**QUESTIONS:**
1 – According to the OpenPrivacy design text, why does the system use pet names? Answer in one to three sentences.
2 – Decide whether each statement agrees with the OpenPrivacy design text, answering yes or no and quoting the deciding words: (a) Reputations can be applied to any entity in the OpenPrivacy system. (b) Data verification is required for a basic OpenPrivacy platform. (c) In practice, messages are expected to travel between nodes with 128-bit TLS encryption.

** Opening TEXT UNDER STUDY block **

Nyms are generally signed by the private key of an asymmetric key pair,
though in certain usually short-lived cases may simply be identified by a
locally unique hash or pseudo-random number. Because of this - and generally
because of name conflicts in any large community - it can be confusing for
humans to differentiate between entities unless they can keep track of them
in a way that fits their world view. For this purpose we employ the concept
of pet names.
Each nym/entity can suggest a default pet name of ther own and the user can
either acept that or modify it perhaps to avoid name conflicts or simply to
better distingush between entities within the user's namespace.
Reputations
Nyms are very useful for the protection of one's privacy, and are made more
useful through the growth of knowledge about - or reputation - that
can be attached to them.
Reputations are first class objects - based on XMLDSig - that can be
applied to any entity within the OpenPrivacy system. In a sense, all
objects derive from class reputation. Reputations have several static
component parts, including:
- Reference - the entity URI to which this reputation is attached
- Identity - a unique URL (used for naming and assigning additional reputation)
- Signature - the signature of the assigning party
Additional fields may exist that give additional information to the reputation:
- Payload - one or more semantic names, types and/or values for this reputation
- Ontology - provides semantic categorization for the payload
- KeyInfo - provides direct reference to assigner
- CreatedDate - date when this reputation was created
- ExpiryDate - date when this reputation is no longer valid
- Eternity_checksum - persistent, time-stamped value that ensures
non-repudiation (definition TBD)
Message-based Asynchronous Data Transport
The data transport is abstracted, so most any reliable, asynchronous
communications mechanism for inter-entity communication can be made to work
(e.g., SMTP, ICQ, Carrier Pigeon, etc.). In practice, however, we expect
messages to be communicated between nodes using 128-bit TLS encryption. Values encapsulated
contained within a message may include:
- capability to use (e.g., via a URI to a schema or DTD)
- payload (data conformant to the data format specification)
- session key (e.g., a pseudo-random number)
- some sort of TTL-like value (e.g., Freenet's hops-to-live)
Data format specification
Entities will receive payloads containing profile, reputation, and/or
other data in versioned formats to provide for legacy data types as well as
XML support. We have been targeting MIME encoded PGP-signed messages with a
simple XML payload for a proof of concept and are considering JXTA's Content Management System for release 1.
Profile data storage/manipulation and query mechanism
OpenPrivacy will publish guidelines and examples of data formats and query
protocols that enable inter-entity data communication. While it is possible
that entities may store and access data in proprietary formats, using the
OpenPrivacy recommendations/specifications will greatly ease entity creation
and portability.
Phase II
The following capabilities are not required for a basic OpenPrivacy platform,
but are considered to be useful enough that they may be implemented in Phase
II.
Data Verification
Profile data, agents, reputations and other entities can be verified by
first, second and third-party entities using mechanisms such as blind
signatures and/or reputation attachment. This process, from
authentication request through verification of signature validity is
required for security, trust and accountability. (TBD)
Mobile agents support
Some entities within the OpenPrivacy mechanism will be mobile in one fashion
or another. At the least, signed, reputable payloads containing queries
for remote processing are expected to be commonplace. If actual code is
expected to be run on remote platforms, the signature/reputation mechanism
will be utilized to ensure safe computing. Persistent handles will exists
for all entities involved in such communication/processing.
Profile management
Provide a mechanism so that users can think of and manage their profiles
in a semantic manner (temporal, categorical, source, by reputation), etc.
While this is generally in the domain of applications built on top of
the OpenPrivacy platform, we wish to specify the basic requirements to
enable such user-entity transactions.

** Closing TEXT UNDER STUDY block **
** Opening THE DATA block **

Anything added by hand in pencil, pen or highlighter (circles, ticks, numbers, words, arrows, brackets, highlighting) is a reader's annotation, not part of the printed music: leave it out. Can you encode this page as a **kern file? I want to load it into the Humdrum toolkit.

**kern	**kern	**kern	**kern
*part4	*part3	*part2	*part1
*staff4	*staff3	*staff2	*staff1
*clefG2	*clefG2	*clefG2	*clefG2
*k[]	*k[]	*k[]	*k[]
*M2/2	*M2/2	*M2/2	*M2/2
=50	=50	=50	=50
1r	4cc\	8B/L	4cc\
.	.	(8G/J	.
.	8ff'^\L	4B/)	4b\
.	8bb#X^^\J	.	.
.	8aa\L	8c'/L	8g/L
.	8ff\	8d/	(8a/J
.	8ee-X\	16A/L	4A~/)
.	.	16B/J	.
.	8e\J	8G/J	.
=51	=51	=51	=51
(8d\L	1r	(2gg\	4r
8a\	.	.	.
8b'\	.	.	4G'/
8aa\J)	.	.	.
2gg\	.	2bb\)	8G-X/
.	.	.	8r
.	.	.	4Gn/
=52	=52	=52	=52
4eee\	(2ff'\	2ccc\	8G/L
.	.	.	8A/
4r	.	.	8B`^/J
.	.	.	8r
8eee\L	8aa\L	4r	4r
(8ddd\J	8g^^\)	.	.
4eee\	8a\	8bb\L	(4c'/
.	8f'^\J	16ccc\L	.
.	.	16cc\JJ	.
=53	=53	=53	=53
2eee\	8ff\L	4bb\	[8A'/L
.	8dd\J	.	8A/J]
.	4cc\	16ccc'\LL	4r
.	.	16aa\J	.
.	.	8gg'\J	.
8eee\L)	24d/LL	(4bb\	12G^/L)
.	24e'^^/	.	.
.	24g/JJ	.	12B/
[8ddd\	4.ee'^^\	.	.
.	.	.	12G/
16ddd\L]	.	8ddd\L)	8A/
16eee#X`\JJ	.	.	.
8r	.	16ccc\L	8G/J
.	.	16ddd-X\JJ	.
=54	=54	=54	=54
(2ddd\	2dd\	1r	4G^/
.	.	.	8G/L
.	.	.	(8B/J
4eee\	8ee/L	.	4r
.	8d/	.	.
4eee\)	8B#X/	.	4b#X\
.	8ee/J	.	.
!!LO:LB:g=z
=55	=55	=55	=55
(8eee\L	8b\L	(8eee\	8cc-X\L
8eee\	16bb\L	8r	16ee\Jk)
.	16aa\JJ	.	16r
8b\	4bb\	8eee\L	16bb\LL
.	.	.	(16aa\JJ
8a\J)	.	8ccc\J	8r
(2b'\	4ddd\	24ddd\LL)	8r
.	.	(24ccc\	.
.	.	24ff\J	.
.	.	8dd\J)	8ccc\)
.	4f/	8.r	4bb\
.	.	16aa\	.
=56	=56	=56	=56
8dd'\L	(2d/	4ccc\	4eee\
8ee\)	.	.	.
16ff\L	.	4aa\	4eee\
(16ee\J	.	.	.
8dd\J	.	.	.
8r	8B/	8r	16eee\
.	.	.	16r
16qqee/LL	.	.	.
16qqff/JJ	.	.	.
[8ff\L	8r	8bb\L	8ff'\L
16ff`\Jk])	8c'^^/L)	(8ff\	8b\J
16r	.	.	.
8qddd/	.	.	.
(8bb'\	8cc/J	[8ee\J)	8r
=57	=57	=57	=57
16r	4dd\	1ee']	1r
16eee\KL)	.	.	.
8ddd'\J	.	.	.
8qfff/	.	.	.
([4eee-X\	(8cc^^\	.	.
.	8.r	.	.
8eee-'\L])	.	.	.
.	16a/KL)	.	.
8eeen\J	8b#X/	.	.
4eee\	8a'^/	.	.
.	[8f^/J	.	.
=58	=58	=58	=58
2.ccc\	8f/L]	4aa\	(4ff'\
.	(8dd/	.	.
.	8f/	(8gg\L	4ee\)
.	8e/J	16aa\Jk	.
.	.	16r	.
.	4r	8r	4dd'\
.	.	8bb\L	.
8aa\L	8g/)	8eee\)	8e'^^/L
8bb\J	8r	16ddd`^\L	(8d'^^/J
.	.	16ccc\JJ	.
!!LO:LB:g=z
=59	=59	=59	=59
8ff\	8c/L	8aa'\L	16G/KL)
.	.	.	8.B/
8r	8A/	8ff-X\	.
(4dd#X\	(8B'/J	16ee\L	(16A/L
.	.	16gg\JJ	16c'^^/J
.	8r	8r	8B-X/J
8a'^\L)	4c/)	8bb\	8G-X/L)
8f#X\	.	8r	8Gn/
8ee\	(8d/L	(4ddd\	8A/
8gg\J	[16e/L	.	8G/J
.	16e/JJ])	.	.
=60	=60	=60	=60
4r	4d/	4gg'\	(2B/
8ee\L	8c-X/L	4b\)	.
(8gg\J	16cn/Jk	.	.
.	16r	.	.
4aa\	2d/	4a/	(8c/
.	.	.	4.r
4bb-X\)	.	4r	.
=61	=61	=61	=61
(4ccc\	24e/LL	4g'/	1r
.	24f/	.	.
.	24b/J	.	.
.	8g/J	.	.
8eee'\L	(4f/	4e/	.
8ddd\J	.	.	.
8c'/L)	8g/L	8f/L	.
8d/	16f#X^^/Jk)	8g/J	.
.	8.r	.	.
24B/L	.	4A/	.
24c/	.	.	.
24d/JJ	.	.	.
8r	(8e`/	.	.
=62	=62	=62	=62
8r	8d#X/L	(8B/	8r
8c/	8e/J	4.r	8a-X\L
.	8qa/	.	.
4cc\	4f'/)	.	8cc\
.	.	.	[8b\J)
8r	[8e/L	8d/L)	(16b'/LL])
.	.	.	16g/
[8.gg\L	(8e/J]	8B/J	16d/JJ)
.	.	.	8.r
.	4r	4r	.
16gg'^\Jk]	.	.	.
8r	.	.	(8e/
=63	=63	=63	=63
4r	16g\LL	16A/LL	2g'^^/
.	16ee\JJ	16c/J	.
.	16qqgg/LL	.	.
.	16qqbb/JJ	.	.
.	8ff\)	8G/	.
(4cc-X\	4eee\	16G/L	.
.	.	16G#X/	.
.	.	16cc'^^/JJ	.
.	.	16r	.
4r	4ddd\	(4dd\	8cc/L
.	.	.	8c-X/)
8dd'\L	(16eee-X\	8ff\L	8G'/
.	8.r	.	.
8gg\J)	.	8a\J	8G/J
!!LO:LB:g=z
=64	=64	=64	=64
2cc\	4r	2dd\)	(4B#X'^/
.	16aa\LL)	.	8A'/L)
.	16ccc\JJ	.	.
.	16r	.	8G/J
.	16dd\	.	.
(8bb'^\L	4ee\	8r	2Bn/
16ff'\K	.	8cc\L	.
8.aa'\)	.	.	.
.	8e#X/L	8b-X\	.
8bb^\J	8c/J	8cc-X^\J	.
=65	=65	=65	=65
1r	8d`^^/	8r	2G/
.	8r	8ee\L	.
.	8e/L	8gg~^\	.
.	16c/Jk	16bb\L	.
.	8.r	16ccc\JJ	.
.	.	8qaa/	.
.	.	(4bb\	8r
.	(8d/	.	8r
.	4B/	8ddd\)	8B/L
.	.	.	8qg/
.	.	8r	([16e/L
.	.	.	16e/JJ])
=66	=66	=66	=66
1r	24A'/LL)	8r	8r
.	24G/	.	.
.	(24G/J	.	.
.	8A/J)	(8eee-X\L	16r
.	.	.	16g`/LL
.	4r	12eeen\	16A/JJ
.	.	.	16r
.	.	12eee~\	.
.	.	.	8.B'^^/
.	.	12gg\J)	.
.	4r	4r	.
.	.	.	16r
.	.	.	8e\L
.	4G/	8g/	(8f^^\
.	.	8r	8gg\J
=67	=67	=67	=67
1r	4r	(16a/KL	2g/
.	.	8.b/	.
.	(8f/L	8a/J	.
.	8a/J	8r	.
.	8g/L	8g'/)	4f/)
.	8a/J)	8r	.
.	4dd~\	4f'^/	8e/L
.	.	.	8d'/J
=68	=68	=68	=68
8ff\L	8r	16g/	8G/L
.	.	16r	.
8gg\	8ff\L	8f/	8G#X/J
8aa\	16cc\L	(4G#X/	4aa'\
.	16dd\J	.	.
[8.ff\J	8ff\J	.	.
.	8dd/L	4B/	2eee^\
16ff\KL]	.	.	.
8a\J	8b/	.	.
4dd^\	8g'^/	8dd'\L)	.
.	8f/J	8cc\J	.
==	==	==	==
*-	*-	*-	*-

** Closing THE DATA block **

**TASK RESPONSES:**
1 – Nyms are usually signed by the private key of an asymmetric key pair, or in some short-lived cases are identified only by a locally unique hash or pseudo-random number, and any large community has name conflicts. This can make it confusing for people to tell entities apart unless they can keep track of them in a way that fits their world view. Pet names serve that purpose.

2 –
(a) Yes: "that can be applied to any entity within the OpenPrivacy system"
(b) No: "The following capabilities are not required for a basic OpenPrivacy platform"
(c) Yes: "we expect messages to be communicated between nodes using 128-bit TLS encryption"